Onbinlerce yıllık olduğu söylenen ‘ yaşama’ birikimine rağmen, insanın ölümlülüğü devam etmekte. Takdir edilen zaman gelince ecel hiç kimseye ‘bana mısın’ demeyip hükmünü icra ediyor.
Bu kesin gerçeklik yetmezmiş gibi, bir de birbirini daha hızlı öldürme teknikleri üzerine kafa yoran hemcinslerimiz var. Kılıç gibi geleneksel ve ‘mert’ silahlar çağı müzede kaldı. Şimdi ultra gelişmiş elektronik düzenekliler de dahil olmak üzere yüzlerce çeşit silah, bomba, kimyasalların olduğu bir dünyada ‘yaşamaya’ çalışıyoruz. Hani kendisini bir aslanın yediğini söyleyen avcının dediği gibi, buna ‘yaşamak’ denirse.
Dünyayı onbeş defa yok edecek nükleer silah stoku yanında, bir de hayatımızı ufak ufak eksilten küçük ömür törpüleri var.

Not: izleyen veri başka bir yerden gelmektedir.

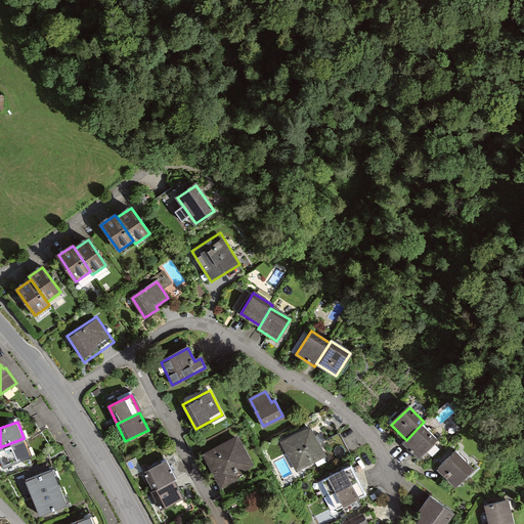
[(436,439),(421,425),(406,440),(403,443),(418,457),(436,439)]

Trafik, bürokrasi, kirli hava, küçük kirli çakalların örgütledikleri zehirli ortamlar, nobran toplum vs gibi.
İki gün önce radyoda haberleri dinlerken birden durdum; haber mealen şöyle diyordu: Artık internetten yapacağınız alışverişte kandırılmaya son. Satın aldığınız mal kargoyla size geldiğinde paketi açıp bakma ve paketten çıkan malı beğenmeme durumunda ücret ödemeden malı iade hakkınız var...
Peki bu habere sebep ne diyeceksiniz. Sebep şu: son bir ayda internet satışlarındaki sahte veya ayıplı mallarla ilgili olarak, ilgili makamlara beş binin üzerinde şikayet gitmiş. Örnek olarak da cep telefonu siparişi veren bir vatandaşın paketinden oyuncak telefon ve bir salatalık çıkmış olması zikrediliyor. Böyle olunca da bürokrasi ya da mevzuat hazretleri de nihayet uyanıp ‘dur bakalım’ demiş.
Şimdi hiç yeri gelmemişken soralım: peki bu zamana kadar kandırılan insanlar ne yapacak? Böyle bir kararı almak için bu kadar beklemenize sebep nedir, uzayda mı yaşıyorsunuz? Tüketici haklarıyla ilgili ülkedeki örgütlü bürokrasi ve binlerce eleman ne yapıyor?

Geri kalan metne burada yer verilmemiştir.